Par un mémoire en défense, enregistré le 9 avril 2026, le département du Var conclut rejet de la requête.
Il fait valoir que :
- La condition tenant à l’urgence n’est pas établie ;
- Les moyens soulevés ne sont pas fondés.
Vu :
- les autres pièces du dossier ;
- la requête enregistrée sous le numéro 2601623 par laquelle M. C... B... demande l’annulation de la décision attaquée.
Vu :
- le code de l’action sociale et des familles ;
- le code de justice administrative.
La présidente du tribunal a désigné M. Harang, vice-président, pour statuer sur les demandes de référé.
Les parties ont été régulièrement convoquées à l’audience.

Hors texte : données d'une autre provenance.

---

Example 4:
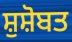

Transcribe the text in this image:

ਸ਼ੁਸ਼ੋਬਤ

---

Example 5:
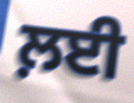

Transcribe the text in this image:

ਲ਼ਈ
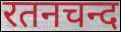
रतनचन्द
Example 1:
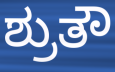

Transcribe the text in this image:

ಶ್ರುತೌ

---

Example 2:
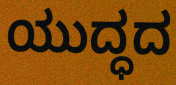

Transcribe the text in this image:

ಯುದ್ಧದ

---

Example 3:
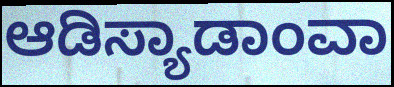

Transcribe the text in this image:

ಆಡಿಸ್ಯಾಡಾಂವಾ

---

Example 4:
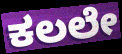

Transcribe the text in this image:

ಕಲಲೇ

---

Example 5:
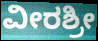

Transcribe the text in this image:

ವೀರಶ್ರೀ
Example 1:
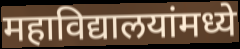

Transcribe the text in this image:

महाविद्यालयांमध्ये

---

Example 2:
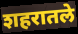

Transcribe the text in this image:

शहरातले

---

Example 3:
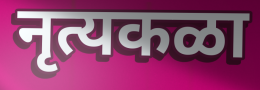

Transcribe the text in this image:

नृत्यकळा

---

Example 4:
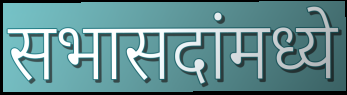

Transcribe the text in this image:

सभासदांमध्ये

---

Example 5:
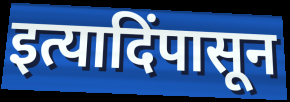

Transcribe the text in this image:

इत्यादिंपासून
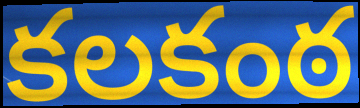
కలకంఠ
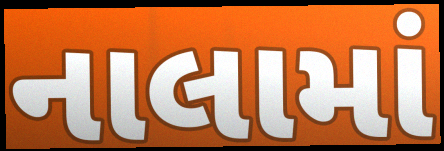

Au cours de l’audience publique, M. Harang a lu son rapport et entendu :
- Les observations de Me Bortolaso-Péri pour M. B... ;
- Les observations de Mme A... pour le département du Var.

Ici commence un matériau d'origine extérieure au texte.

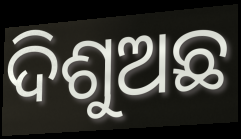
ଦିଶୁଅଛ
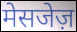
मेसजेज़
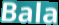
Bala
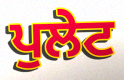
ਪੁਲੇਟ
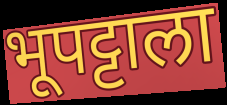
भूपट्टाला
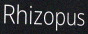
Rhizopus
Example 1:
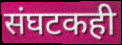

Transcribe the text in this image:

संघटकही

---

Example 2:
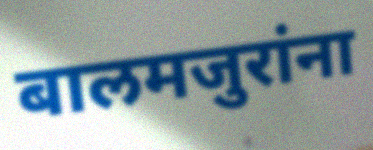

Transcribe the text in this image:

Après avoir prononcé la clôture de l’instruction à l’issue de l’audience.
Considérant ce qui suit :
Sur les conclusions aux fins de suspension et d’injonction :
Aux termes de l’article L. 521-1 du code de justice administrative : « Quand une décision administrative, même de rejet, fait l’objet d’une requête en annulation ou en réformation, le juge des référés, saisi d’une demande en ce sens, peut ordonner la suspension de l’exécution de cette décision, ou de certains de ses effets, lorsque l’urgence le justifie et qu’il est fait état d’un moyen propre à créer, en l’état de l’instruction, un doute sérieux quant à la légalité de la décision. (…) » et aux termes de l'article L. 522-1 dudit code : « Le juge des référés statue au terme d'une procédure contradictoire écrite ou orale. Lorsqu'il lui est demandé de prononcer les mesures visées aux articles L. 521-1 et L. 521-2, de les modifier ou d'y mettre fin, il informe sans délai les parties de la date et de l'heure de l'audience publique. (...) ». Enfin aux termes du premier alinéa de l’article R. 522-1 dudit code : « La requête visant au prononcé de mesures d’urgence doit (...) justifier de l’urgence de l’affaire. ».
Il résulte de ces dispositions que la condition d’urgence à laquelle est subordonné le prononcé d’une mesure de suspension doit être regardée comme remplie lorsque la décision contestée préjudicie de manière suffisamment grave et immédiate à un intérêt public, à la situation du requérant ou aux intérêts qu’il entend défendre ; il appartient au juge des référés, saisi d’une demande tendant à la suspension d’une telle décision, d’apprécier concrètement, compte-tenu des justifications fournies par le requérant, si les effets de celle-ci sur la situation de ce dernier ou le cas échéant, des personnes concernées, sont de nature à caractériser une urgence justifiant que, sans attendre le jugement de la requête au fond, l’exécution de la décision soit suspendue.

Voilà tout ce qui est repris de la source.